What to do:
1. Could you reproduce the Django CSV import question's text from "data_1 = models.DecimalField(max_digits=3, decimal_places=1)" to "file_to_import = forms.FileField()", word for word?
2. Do these statements agree with the Django CSV import question? Answer yes or no for each and quote the deciding words. (a) The place field of the Data model is a ForeignKey to Places. (b) The data_3 field is declared with max_digits=3. (c) The Meta class of DataImport lists the fields "file_to_import" and "time".
3. Can you pick up the Django CSV import question after its last line and continue it?

Text under study:
Import csv data into database in Django Admin

I've tried to import a csv file into a database by tweaking the modelform inside the admin doing this:
models.py:
class Data(models.Model):
place = models.ForeignKey(Places)
time = models.DateTimeField()
data_1 = models.DecimalField(max_digits=3, decimal_places=1)
data_2 = models.DecimalField(max_digits=3, decimal_places=1)
data_3 = models.DecimalField(max_digits=4, decimal_places=1)
Forms.py:
import csv
class DataImport(ModelForm):
file_to_import = forms.FileField()
class Meta:
model = Data
fields = ("file_to_import", "place")
def save(self, commit=False, *args, **kwargs):
form_input = DataImport()
self.place = self.cleaned_data['place']
file_csv = request.FILES['file_to_import']
datafile = open(file_csv, 'rb')
records = csv.reader(datafile)
for line in records:
self.time = line[1]
self.data_1 = line[2]
self.data_2 = line[3]
self.data_3 = line[4]
form_input.save()

Extracted entries:
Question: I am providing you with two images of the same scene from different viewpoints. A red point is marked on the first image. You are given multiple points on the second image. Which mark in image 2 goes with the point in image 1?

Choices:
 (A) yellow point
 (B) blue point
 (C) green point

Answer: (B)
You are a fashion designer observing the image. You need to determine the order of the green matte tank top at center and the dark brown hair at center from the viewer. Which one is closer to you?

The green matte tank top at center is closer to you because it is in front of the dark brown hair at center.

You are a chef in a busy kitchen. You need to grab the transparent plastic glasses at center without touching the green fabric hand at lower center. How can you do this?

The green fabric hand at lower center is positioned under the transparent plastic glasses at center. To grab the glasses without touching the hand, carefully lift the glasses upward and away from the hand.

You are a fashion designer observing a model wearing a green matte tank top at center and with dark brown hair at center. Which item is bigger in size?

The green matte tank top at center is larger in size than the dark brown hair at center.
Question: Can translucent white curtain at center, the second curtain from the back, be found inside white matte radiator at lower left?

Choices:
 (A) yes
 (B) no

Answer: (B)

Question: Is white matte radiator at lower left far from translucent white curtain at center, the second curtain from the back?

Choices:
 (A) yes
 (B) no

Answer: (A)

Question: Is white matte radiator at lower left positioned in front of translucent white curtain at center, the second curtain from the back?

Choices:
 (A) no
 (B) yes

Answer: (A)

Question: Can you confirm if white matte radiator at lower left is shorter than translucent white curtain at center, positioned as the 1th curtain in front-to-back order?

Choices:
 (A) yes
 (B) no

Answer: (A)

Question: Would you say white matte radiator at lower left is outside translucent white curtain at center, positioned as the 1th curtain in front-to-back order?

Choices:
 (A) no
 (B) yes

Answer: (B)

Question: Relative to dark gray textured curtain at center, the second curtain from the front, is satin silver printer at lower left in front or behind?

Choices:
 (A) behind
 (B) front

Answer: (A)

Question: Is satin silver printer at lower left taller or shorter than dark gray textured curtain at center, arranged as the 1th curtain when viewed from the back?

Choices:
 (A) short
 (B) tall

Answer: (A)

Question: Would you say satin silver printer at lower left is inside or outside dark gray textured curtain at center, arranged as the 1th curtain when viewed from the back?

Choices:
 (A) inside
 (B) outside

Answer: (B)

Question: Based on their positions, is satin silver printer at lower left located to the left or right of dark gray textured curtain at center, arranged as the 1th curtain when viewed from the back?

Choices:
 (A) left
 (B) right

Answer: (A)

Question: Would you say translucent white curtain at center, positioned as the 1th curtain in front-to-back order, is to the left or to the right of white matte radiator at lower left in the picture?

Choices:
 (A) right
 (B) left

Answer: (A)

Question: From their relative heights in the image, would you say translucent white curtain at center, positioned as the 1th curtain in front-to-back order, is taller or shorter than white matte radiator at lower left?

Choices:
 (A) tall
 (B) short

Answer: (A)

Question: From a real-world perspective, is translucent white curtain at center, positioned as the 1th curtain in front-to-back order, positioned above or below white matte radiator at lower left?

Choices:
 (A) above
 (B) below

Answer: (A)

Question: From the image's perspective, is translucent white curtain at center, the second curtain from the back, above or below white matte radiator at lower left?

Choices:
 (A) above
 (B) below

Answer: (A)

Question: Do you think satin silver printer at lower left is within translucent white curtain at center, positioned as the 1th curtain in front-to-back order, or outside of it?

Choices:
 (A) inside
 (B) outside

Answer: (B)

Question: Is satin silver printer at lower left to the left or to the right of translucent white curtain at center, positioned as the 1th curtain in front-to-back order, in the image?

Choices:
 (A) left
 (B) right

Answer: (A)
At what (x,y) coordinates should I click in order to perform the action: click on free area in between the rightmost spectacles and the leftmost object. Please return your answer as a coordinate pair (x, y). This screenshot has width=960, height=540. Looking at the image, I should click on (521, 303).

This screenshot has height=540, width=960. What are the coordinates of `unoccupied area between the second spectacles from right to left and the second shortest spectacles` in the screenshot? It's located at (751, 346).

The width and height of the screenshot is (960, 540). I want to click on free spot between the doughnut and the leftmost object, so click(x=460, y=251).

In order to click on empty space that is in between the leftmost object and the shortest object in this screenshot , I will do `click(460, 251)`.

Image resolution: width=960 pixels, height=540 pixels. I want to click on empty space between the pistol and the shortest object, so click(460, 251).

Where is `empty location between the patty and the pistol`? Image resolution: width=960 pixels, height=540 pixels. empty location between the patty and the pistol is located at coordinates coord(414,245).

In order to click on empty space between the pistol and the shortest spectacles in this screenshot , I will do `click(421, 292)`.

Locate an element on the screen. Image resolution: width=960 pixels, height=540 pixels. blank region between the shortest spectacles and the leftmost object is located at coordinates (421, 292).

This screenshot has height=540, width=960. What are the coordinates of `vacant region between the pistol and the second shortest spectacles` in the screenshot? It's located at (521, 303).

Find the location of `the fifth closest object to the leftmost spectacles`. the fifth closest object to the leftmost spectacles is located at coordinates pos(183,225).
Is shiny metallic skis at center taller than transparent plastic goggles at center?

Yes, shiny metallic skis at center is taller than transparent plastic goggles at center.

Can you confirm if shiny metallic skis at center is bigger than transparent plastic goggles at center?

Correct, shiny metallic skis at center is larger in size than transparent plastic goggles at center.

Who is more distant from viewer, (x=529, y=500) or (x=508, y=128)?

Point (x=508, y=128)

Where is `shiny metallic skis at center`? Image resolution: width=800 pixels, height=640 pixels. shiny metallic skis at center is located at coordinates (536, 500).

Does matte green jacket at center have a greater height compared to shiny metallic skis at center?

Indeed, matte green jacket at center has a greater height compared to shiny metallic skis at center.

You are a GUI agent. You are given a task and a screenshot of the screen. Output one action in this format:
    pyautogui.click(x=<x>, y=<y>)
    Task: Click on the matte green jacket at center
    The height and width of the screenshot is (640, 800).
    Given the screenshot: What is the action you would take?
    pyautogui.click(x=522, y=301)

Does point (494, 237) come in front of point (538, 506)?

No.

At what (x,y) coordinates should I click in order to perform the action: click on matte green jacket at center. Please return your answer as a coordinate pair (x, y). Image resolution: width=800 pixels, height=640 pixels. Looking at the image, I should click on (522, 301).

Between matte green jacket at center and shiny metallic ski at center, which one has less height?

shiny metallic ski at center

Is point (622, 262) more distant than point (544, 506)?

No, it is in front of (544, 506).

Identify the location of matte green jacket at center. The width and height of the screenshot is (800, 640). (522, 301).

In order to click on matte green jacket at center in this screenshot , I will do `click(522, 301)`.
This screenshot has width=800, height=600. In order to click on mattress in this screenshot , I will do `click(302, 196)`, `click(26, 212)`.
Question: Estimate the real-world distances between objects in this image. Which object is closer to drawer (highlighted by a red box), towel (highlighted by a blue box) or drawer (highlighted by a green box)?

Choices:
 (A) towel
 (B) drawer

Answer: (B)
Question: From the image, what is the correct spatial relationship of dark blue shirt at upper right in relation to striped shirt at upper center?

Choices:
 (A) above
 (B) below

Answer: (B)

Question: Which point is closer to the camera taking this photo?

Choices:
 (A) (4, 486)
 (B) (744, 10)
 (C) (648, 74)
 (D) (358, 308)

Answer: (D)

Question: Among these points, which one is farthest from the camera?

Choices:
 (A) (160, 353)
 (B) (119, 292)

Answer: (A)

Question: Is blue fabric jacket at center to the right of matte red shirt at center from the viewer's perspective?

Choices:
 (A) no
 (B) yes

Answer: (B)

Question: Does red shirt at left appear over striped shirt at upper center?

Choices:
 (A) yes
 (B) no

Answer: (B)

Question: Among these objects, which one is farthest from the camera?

Answers below:
1.
data_1 = models.DecimalField(max_digits=3, decimal_places=1)
data_2 = models.DecimalField(max_digits=3, decimal_places=1)
data_3 = models.DecimalField(max_digits=4, decimal_places=1)
Forms.py:
import csv
class DataImport(ModelForm):
file_to_import = forms.FileField()

2.
(a) Yes: "place = models.ForeignKey(Places)"
(b) No: "data_3 = models.DecimalField(max_digits=4, decimal_places=1)"
(c) No: "fields = ("file_to_import", "place")"

3.
datafile.close()
Admin.py:
class DataAdmin(admin.ModelAdmin):
list_display = ("place", "time")
form = DataImport
admin.site.register(Data, DataAdmin)
But i'm stuck trying to import the file i put in "file_to_import" field. Getting AttributeError in forms.py : 'function' object has no attribute 'FILES'.
What i'm doing wrong?
After a long search i found an answer: Create a view inside the admin using a standard form
Form:
class DataInput(forms.Form):
file = forms.FileField()
place = forms.ModelChoiceField(queryset=Place.objects.all())
def save(self):
records = csv.reader(self.cleaned_data["file"])
for line in records:
input_data = Data()
input_data.place = self.cleaned_data["place"]
input_data.time = datetime.strptime(line[1], "%m/%d/%y %H:%M:%S")
input_data.data_1 = line[2]
input_data.data_2 = line[3]
input_data.data_3 = line[4]
input_data.save()
The view:
#staff_member_required
def import(request):
if request.method == "POST":
form = DataInput(request.POST, request.FILES)
if form.is_valid():
form.save()
success = True
context = {"form": form, "success": success}
return render_to_response("imported.html", context,
context_instance=RequestContext(request))
else:
form = DataInput()
context = {"form": form}
return render_to_response("imported.html", context,
context_instance=RequestContext(request))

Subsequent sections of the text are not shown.